Actualités 6 juillet 2017

Les moissonneuses-batteuses en quatre temps

L’UtiliTerre vous propose un résumé de l’évolution des moissonneuses-batteuses. Nous avons choisi quelques périodes repères, soit celles entourant les années 1925, 1950 et 1975, ainsi que celle d’aujourd’hui.

Un expert dans le domaine du machinisme agricole, Jean Corbeil, nous accompagne dans ce voyage dans le temps.

Vers 1925

« Il y avait encore très peu de moissonneuses-batteuses au Québec dans les années 1920 », relate Jean Corbeil, fils d’agriculteur et professeur à l’Institut de technologie agroalimentaire, campus de Saint-Hyacinthe, de 1968 à 1994. Vulgarisateur très apprécié, M. Corbeil s’est beaucoup impliqué dans le domaine du génie rural au Québec.

## Consignes
[a] Recopiez le passage de l'article sur les moissonneuses-batteuses qui commence par « Les moissonneuses-batteuses en » et se termine par « rural au Québec. ».
[b] Nommez toutes les périodes repères que l'article sur les moissonneuses-batteuses a choisies.

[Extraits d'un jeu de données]
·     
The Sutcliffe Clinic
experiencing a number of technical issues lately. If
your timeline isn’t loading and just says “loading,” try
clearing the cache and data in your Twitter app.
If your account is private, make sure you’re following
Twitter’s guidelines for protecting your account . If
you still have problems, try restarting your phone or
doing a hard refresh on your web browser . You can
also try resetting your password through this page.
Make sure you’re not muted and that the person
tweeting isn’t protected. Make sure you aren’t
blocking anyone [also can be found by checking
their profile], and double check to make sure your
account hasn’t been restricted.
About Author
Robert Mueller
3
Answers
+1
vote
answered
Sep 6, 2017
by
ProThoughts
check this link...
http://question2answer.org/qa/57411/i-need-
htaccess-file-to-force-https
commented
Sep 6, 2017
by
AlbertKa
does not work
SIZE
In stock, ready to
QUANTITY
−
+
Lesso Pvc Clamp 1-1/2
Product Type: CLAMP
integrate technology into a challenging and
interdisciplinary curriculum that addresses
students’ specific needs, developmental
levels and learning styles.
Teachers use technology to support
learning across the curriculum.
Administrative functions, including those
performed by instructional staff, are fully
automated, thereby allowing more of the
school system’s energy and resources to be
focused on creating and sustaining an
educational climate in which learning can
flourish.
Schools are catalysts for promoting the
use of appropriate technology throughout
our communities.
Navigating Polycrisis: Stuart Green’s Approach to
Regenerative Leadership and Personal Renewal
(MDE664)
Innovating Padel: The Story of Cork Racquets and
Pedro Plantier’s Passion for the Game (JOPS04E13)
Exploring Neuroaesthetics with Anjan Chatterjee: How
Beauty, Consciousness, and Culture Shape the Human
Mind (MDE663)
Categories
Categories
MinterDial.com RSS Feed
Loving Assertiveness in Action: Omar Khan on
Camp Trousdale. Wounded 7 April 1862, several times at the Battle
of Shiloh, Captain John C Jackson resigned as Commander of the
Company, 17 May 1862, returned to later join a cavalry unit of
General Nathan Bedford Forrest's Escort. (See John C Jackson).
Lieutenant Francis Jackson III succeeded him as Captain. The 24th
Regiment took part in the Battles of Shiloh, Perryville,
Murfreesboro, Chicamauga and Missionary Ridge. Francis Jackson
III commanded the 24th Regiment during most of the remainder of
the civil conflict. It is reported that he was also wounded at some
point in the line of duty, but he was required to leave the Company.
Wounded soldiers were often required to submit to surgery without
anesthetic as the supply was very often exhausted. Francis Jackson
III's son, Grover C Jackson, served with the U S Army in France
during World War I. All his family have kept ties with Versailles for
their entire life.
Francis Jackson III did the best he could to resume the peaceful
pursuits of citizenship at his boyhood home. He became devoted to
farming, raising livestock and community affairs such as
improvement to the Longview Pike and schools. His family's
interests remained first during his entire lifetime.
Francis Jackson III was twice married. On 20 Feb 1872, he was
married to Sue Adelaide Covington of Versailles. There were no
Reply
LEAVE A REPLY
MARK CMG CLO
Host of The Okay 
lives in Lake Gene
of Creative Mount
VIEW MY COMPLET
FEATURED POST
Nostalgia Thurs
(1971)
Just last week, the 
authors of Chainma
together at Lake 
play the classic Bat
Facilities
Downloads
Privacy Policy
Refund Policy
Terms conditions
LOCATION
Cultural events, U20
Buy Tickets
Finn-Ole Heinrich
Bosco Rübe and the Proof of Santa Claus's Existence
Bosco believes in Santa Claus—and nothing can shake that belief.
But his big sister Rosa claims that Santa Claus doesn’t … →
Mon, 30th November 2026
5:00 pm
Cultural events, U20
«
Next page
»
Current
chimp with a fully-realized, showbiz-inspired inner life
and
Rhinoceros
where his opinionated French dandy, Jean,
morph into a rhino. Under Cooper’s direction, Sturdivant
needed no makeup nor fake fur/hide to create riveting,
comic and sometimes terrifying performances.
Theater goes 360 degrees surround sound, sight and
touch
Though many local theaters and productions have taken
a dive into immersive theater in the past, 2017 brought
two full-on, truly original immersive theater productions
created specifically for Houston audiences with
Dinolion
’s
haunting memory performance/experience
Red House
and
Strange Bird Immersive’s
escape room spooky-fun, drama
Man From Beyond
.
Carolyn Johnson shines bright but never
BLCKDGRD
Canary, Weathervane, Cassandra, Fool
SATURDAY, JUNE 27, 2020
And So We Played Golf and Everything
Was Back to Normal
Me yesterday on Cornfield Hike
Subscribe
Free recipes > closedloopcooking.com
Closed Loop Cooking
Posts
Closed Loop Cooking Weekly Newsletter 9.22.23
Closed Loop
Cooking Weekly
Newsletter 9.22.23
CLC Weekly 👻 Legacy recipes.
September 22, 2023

## Réponses
[a]
Les moissonneuses-batteuses en quatre temps

L’UtiliTerre vous propose un résumé de l’évolution des moissonneuses-batteuses. Nous avons choisi quelques périodes repères, soit celles entourant les années 1925, 1950 et 1975, ainsi que celle d’aujourd’hui.

Un expert dans le domaine du machinisme agricole, Jean Corbeil, nous accompagne dans ce voyage dans le temps.

Vers 1925

« Il y avait encore très peu de moissonneuses-batteuses au Québec dans les années 1920 », relate Jean Corbeil, fils d’agriculteur et professeur à l’Institut de technologie agroalimentaire, campus de Saint-Hyacinthe, de 1968 à 1994. Vulgarisateur très apprécié, M. Corbeil s’est beaucoup impliqué dans le domaine du génie rural au Québec.

[b]
- Les années autour de 1925
- Les années autour de 1950
- Les années autour de 1975
- Aujourd'hui